(Above: learning how to give a doll tea party in Starting School.)
The following is a description of Starting School, which my little one attends. Instead of my toddler getting into everything while I am teaching the older children, she cheerfully goes with her grandmother to Starting School.
"You have heard of "finishing school" no doubt. Well, this is similar, only it is the start. I had a use-what-you-have curriculum.
We began with the primer of McGuffey's first reader and read about doing what was right in the sight of God, and that God made the wind and the trees, etc. I took her outside to feel the wind.
The lithograph etching on the story was similar to some of our French toile prints that we have collected--just little squares of them with scenes. One had a boy and girl fishing in a pond, in a red color, so I got that out and showed it to her and showed how similar it was to the etching.

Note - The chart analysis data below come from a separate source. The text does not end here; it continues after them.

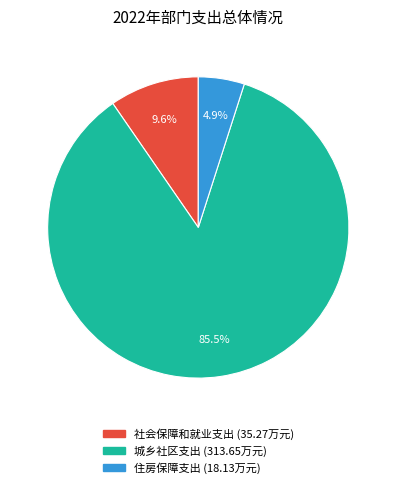

To the nearest percent, what is the difference between the 社会保障和就业支出 and 城乡社区支出 slice percentages?

76%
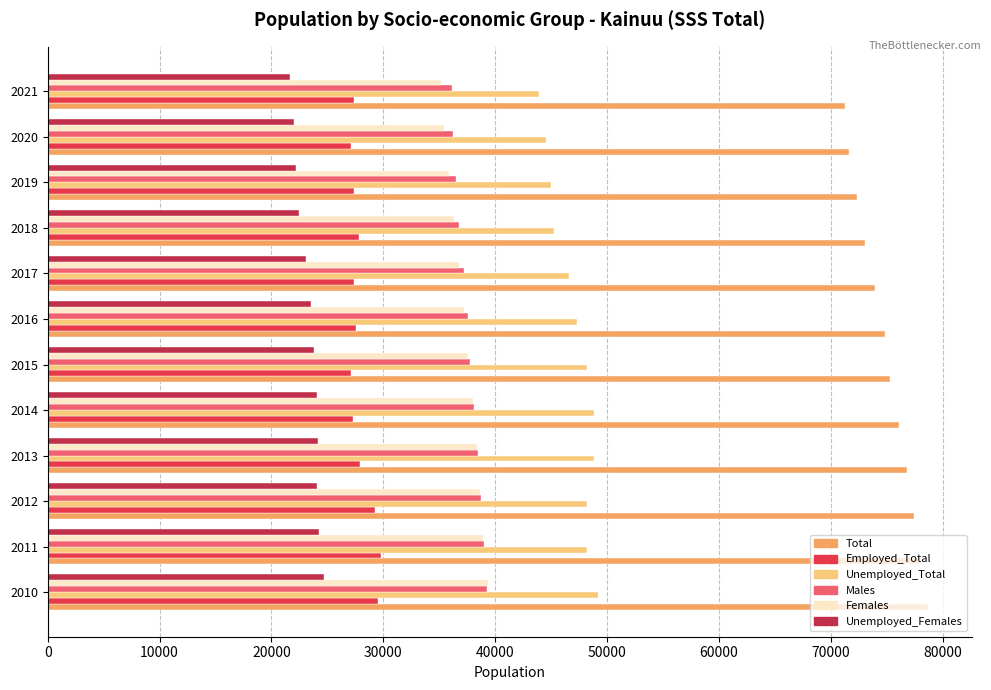

What is the greatest value displayed?

78703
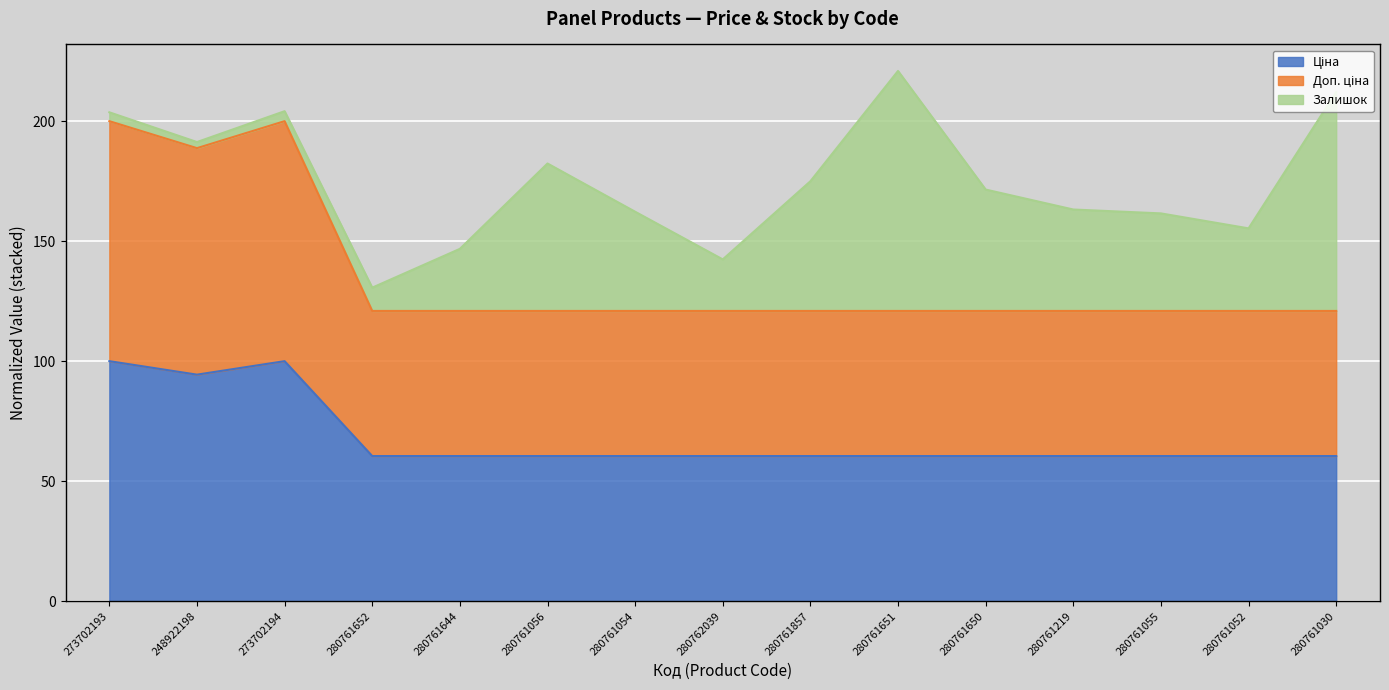

True or false: Ціна and Доп. ціна cross at least once.

False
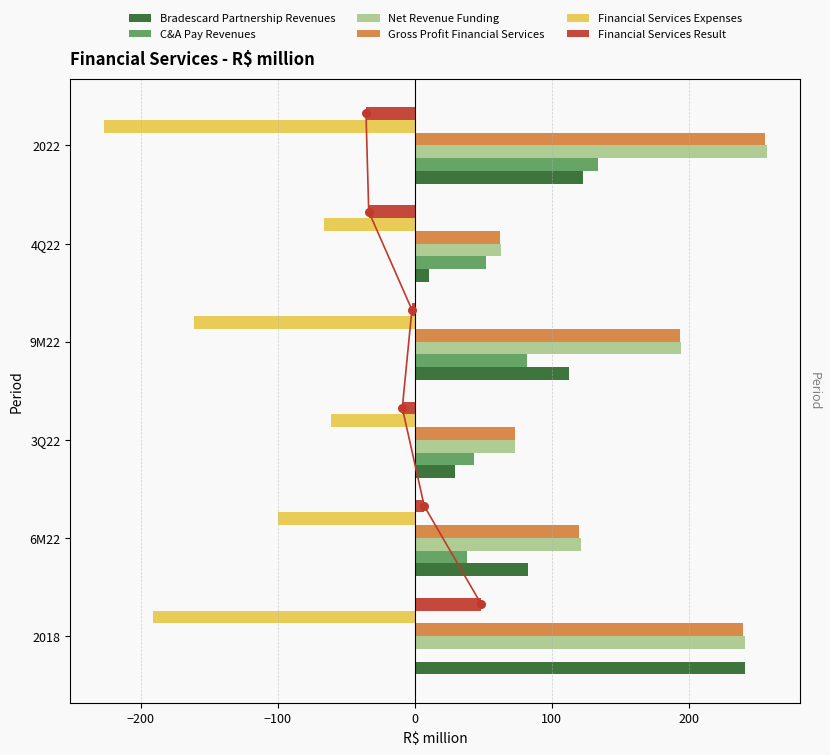

Which series has the largest total across all categories?

Net Revenue Funding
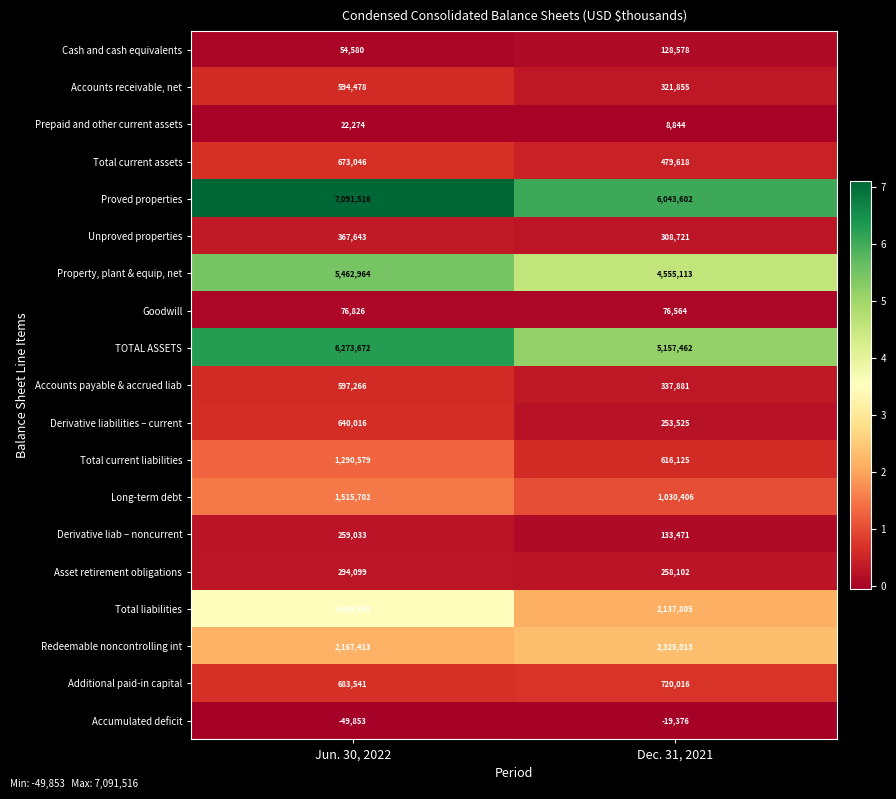

Where is Redeemable noncontrolling int nearest to the value 2246213?

Jun. 30, 2022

Then we opened up a poetry book I had called "Friendship and Roses" which I bought in the 80's. It had a painting of a girl carrying a bouquet of flowers and a letter.

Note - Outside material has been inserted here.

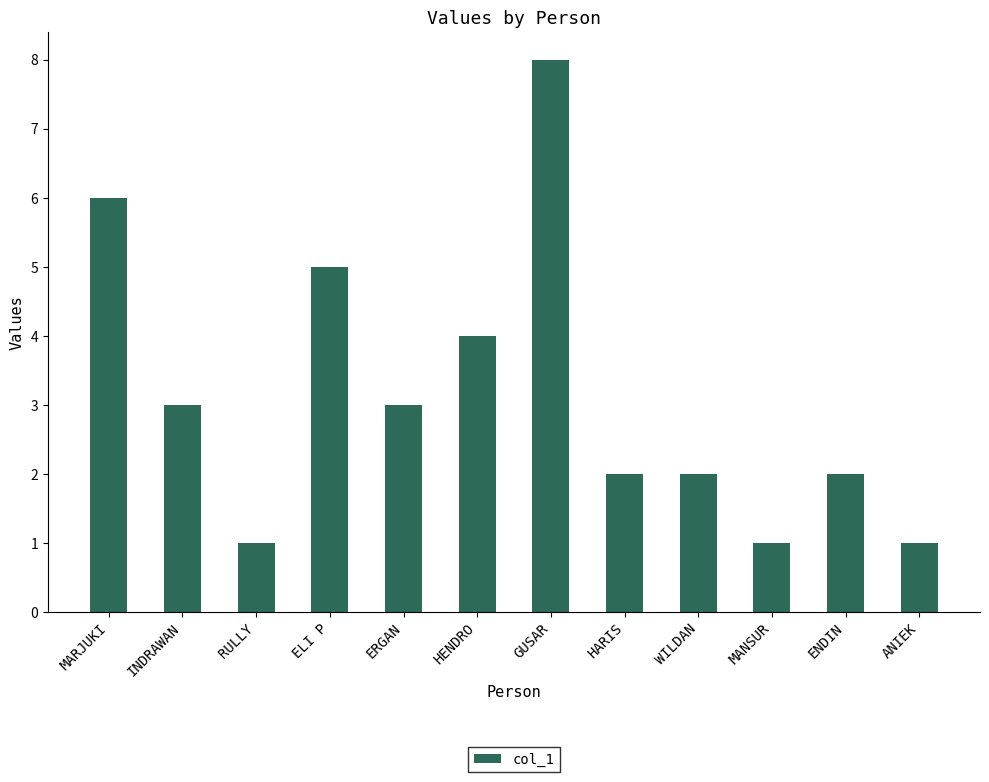

How many distinct data groups are displayed?

1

I asked her to point to the flowers. I asked her to point to the letter. Afterwards she was so fascinated with the shoes. I guess the shoes have a strong light on them, that a child would be drawn to them. She really talked about the shoes. I asked her if she would like to do what the little girl in the picture is doing. She said yes. We went outside and picked something that resembled flowers, and we came in and tied them in a ribbon. Then we got a card and rubber stamped it with a kitten, tied it in ribbon, and presented it to mother.
I have the first Victoria magazine ever printed, and it featured children at the beach, so we had a wonderful time looking at the pictures and talking about the beach.

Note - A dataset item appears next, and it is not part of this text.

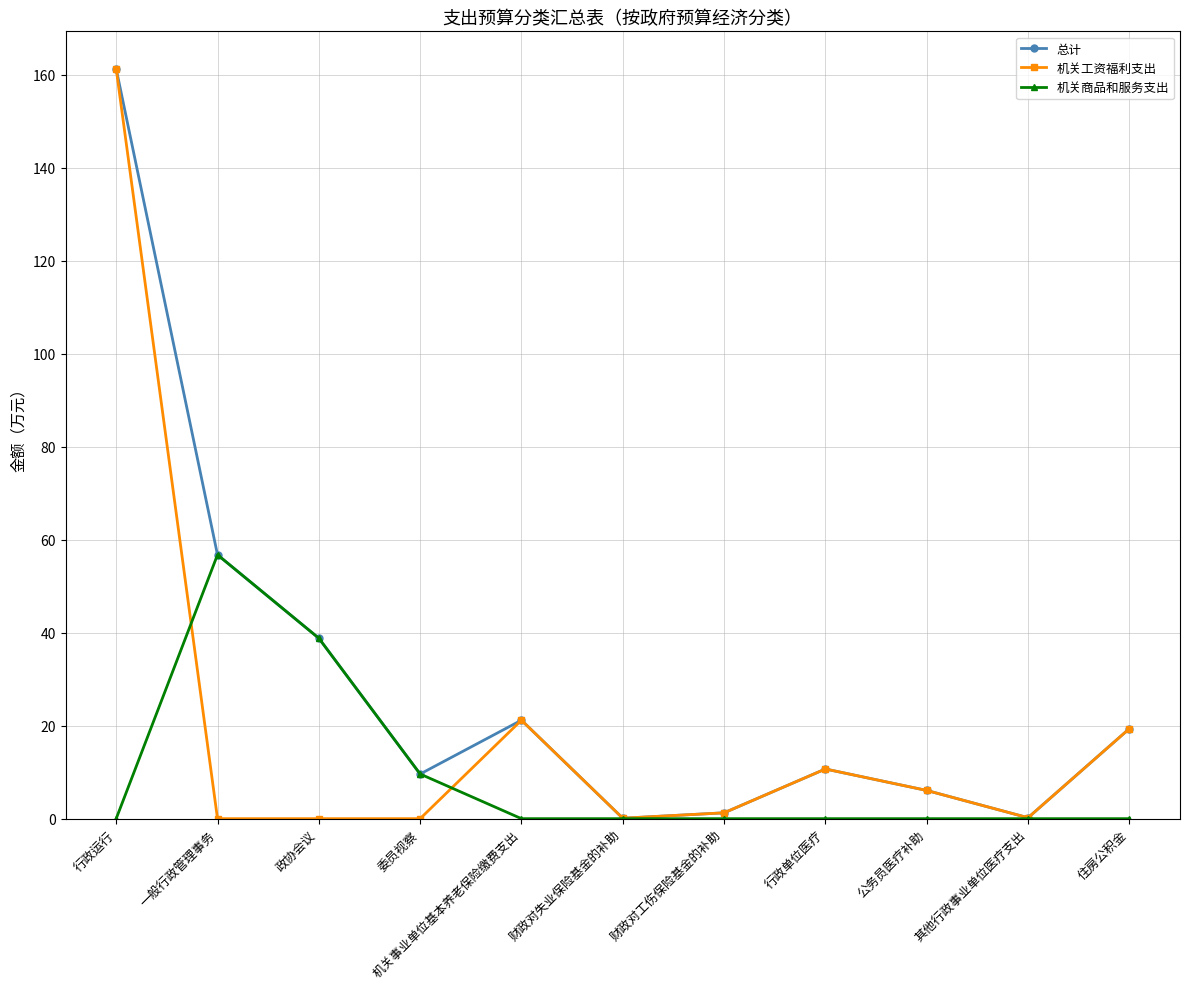

Which category has the highest value in the 总计 series?

行政运行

I showed her how to make tea cups from egg cartons and chenille wire, and we had a tea party for dolls and bears.
I got idea for a reflective kind of teaching, from the old Art-Literature readers that I had when my children were little. In the back of them, it suggested you illustrate the lessons by imitating them. You could pose your children for photographs or paintings, just like the masterpieces in the book. You could create a bowl of fruit to match a painting of still life fruit, etc."